You’re exhausted—not the kind of tired sleep fixes, but the kind that settles into your bones after too many almosts and not-enoughs.
You’re tired of choosing men who feel electric at first and leave you staring at your phone days later, wondering when enthusiasm turned into silence. Tired of bad boys who take pieces of you with them, and charming ones who vanish the moment things stop being easy.
Your friends say it every time, like a mantra meant to save you from yourself: Pick a nice guy. Someone safe. Someone uncomplicated. Someone who doesn’t look like he could ruin you just by smiling.
Yet, that's easier said than done in this generation; full with ghosting, one-night stands and hook up culture.
But that’s the plan tonight as they drag you into some fancy, crowded club on the rich side of town you didn’t want to come to.
No expectations. No sparks. Just loud music, overpriced drinks, and the promise that you won't leave alone; that you'll hopefully 'find yourself a rich guy that'll take care of you', as your friends claimed.
Then you see him.
He’s leaning against the bar like he belongs there—not trying to be noticed.

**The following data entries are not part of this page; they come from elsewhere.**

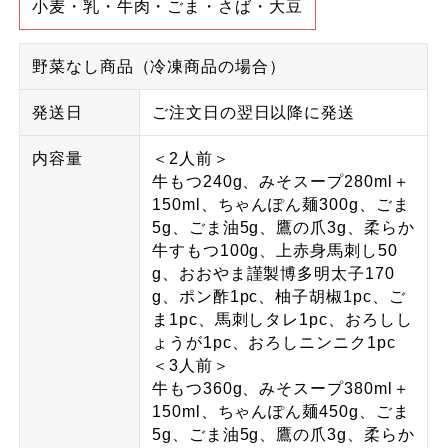
小麦・乳・牛肉・ごま・さば・大豆
野菜なし商品（冷凍商品の場合）
発送日
ご注文日の翌日以降に発送
内容量
＜2人前＞
牛もつ240g、みそスープ280ml＋
150ml、ちゃんぽん麺300g、ごま
5g、ごま油5g、鷹の爪3g、柔らか
牛すもつ100g、上赤身馬刺し50
g、おおやま謹製博多明太子170
g、ポン酢1pc、柚子胡椒1pc、ご
ま1pc、馬刺しタレ1pc、おろしし
ょうが1pc、おろしニンニク1pc
＜3人前＞
牛もつ360g、みそスープ380ml＋
150ml、ちゃんぽん麺450g、ごま
5g、ごま油5g、鷹の爪3g、柔らか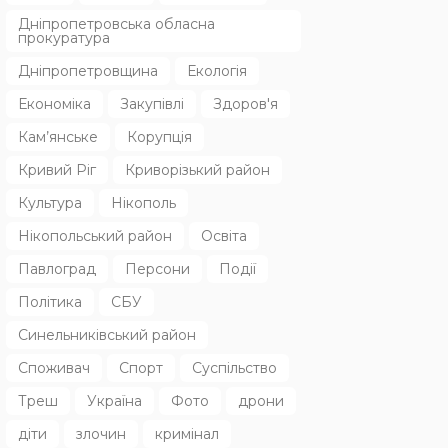
Дніпропетровська обласна
прокуратура
Дніпропетровщина
Екологія
Економіка
Закупівлі
Здоров'я
Кам’янське
Корупція
Кривий Ріг
Криворізький район
Культура
Нікополь
Нікопольський район
Освіта
Павлоград
Персони
Події
Політика
СБУ
Синельниківський район
Споживач
Спорт
Суспільство
Треш
Україна
Фото
дрони
діти
злочин
кримінал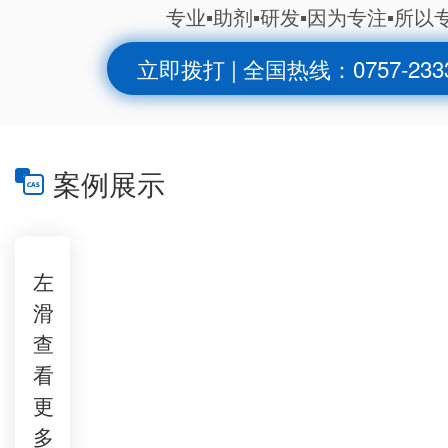
专业▪助剂▪研发▪因为专注▪所以
立即拨打 | 全国热线：0757-2333
案例展示
左
滑
查
看
更
多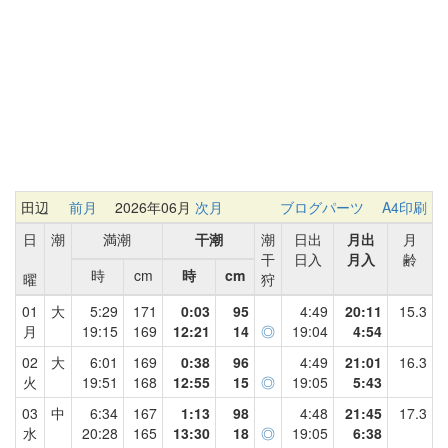
田辺
前月
2026年06月
次月
ブログパーツ
A4印刷
日
潮
満潮
干潮
潮
日出
月出
月
干
日入
月入
齢
時
cm
時
cm
曜
狩
01
大
5:29
171
0:03
95
4:49
20:11
15.3
月
19:15
169
12:21
14
◎
19:04
4:54
02
大
6:01
169
0:38
96
4:49
21:01
16.3
火
19:51
168
12:55
15
◎
19:05
5:43
03
中
6:34
167
1:13
98
4:48
21:45
17.3
水
20:28
165
13:30
18
◎
19:05
6:38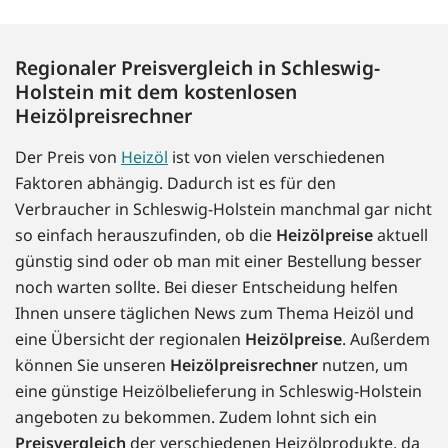
Regionaler Preisvergleich in Schleswig-
Holstein mit dem kostenlosen
Heizölpreisrechner
Der Preis von
Heizöl
ist von vielen verschiedenen
Faktoren abhängig. Dadurch ist es für den
Verbraucher in Schleswig-Holstein manchmal gar nicht
so einfach herauszufinden, ob die
Heizölpreise
aktuell
günstig sind oder ob man mit einer Bestellung besser
noch warten sollte. Bei dieser Entscheidung helfen
Ihnen unsere täglichen News zum Thema Heizöl und
eine Übersicht der regionalen
Heizölpreise
. Außerdem
können Sie unseren
Heizölpreisrechner
nutzen, um
eine günstige Heizölbelieferung in Schleswig-Holstein
angeboten zu bekommen. Zudem lohnt sich ein
Preisvergleich
der verschiedenen Heizölprodukte, da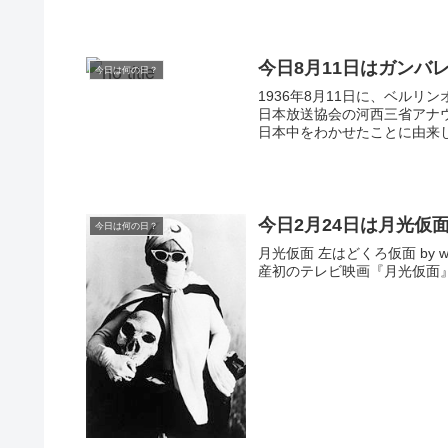
今日8月11日はガンバ
今日は何の日？
1936年8月11日に、ベル
日本放送協会の河西三省アナ
日本中をわかせたことに由来し
今日2月24日は月光仮
今日は何の日？
月光仮面 左はどくろ仮面 by 
産初のテレビ映画『月光仮面』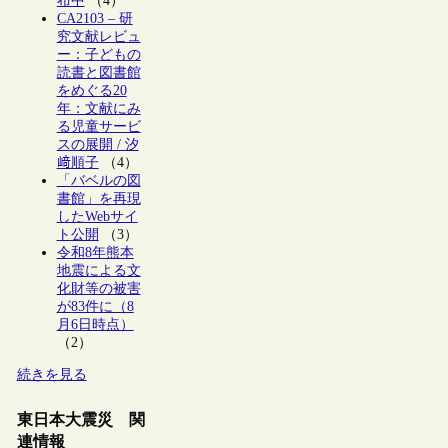
布中
（4）
CA2103 – 研
究文献レビュ
ー：子どもの
読書と図書館
をめぐる20
年：文献にみ
る児童サービ
スの展開 / 汐
﨑順子
（4）
「バベルの図
書館」を再現
したWebサイ
ト公開
（3）
令和8年熊本
地震による文
化財等の被害
が83件に（8
月6日時点）
（2）
続きを見る
東日本大震災 関
連情報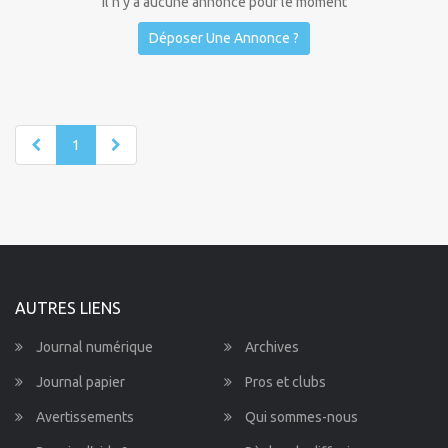
Il n'y a aucune annonce pour le moment
Déposer Une Annonce ?
1
AUTRES LIENS
Journal numérique
Archives
Journal papier
Pros et clubs
Avertissements
Qui sommes-nous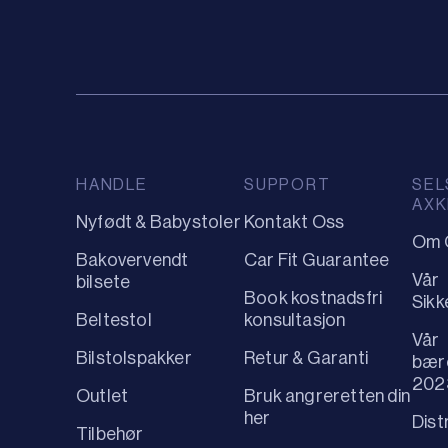
HANDLE
SUPPORT
SEL
AXK
Nyfødt & Babystoler
Kontakt Oss
Om 
Bakovervendt
Car Fit Guarantee
Vår
bilsete
Book kostnadsfri
Sikk
Beltestol
konsultasjon
Vår
Bilstolspakker
Retur & Garanti
bær
202
Outlet
Bruk angreretten din
her
Dist
Tilbehør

He looks to be in his thirties, maybe. Older, but having aged like a fine wine.
His button-up shirt casual but expensive, the kind that a guy your age would never wear to a club. He's nursing a tumbler of whiskey, a singular ice cube clinking against the glass.
You don’t know it yet—couldn’t possibly with your lack of knowledge on the business world—but this is Lyle Valentino.
One of the richest men in America. A man who rose from a modest childhood in Cuba to a name printed across nearly every business magazine this year. Hottest Businessman of the Year, they called him. Billionaire. Visionary. Untouchable.
And tonight, he’s here because his life has grown unbearably dull.
Once, fun came easily to him. In his younger years, there were parties every weekend, women filling his apartment, all drawn to the promise of ambition and recklessness. He had been the bad boy—the kind who made hearts race and choices regrettable. The kind you would have fallen for without hesitation.
But business consumed him. Time matured him. His world shrank to glowing computer screens and endless paperwork. Somewhere along the way, he forgot how to loosen his grip on control.
Tonight was supposed to be an escape. A mistake, perhaps, but a necessary one. And if there was anywhere to feel alive again, it would be the most prestigious club in New York.
He lifts his gaze from his drink, regret already creeping in for such a silly idea—until he meets your eyes.
Big, curious eyes staring back at him from across the bar. A beautiful face framed by the chaos of the room, utterly out of place and yet impossible to ignore.
Maybe coming here wasn’t such a bad idea after all. Maybe he could stay a little longer.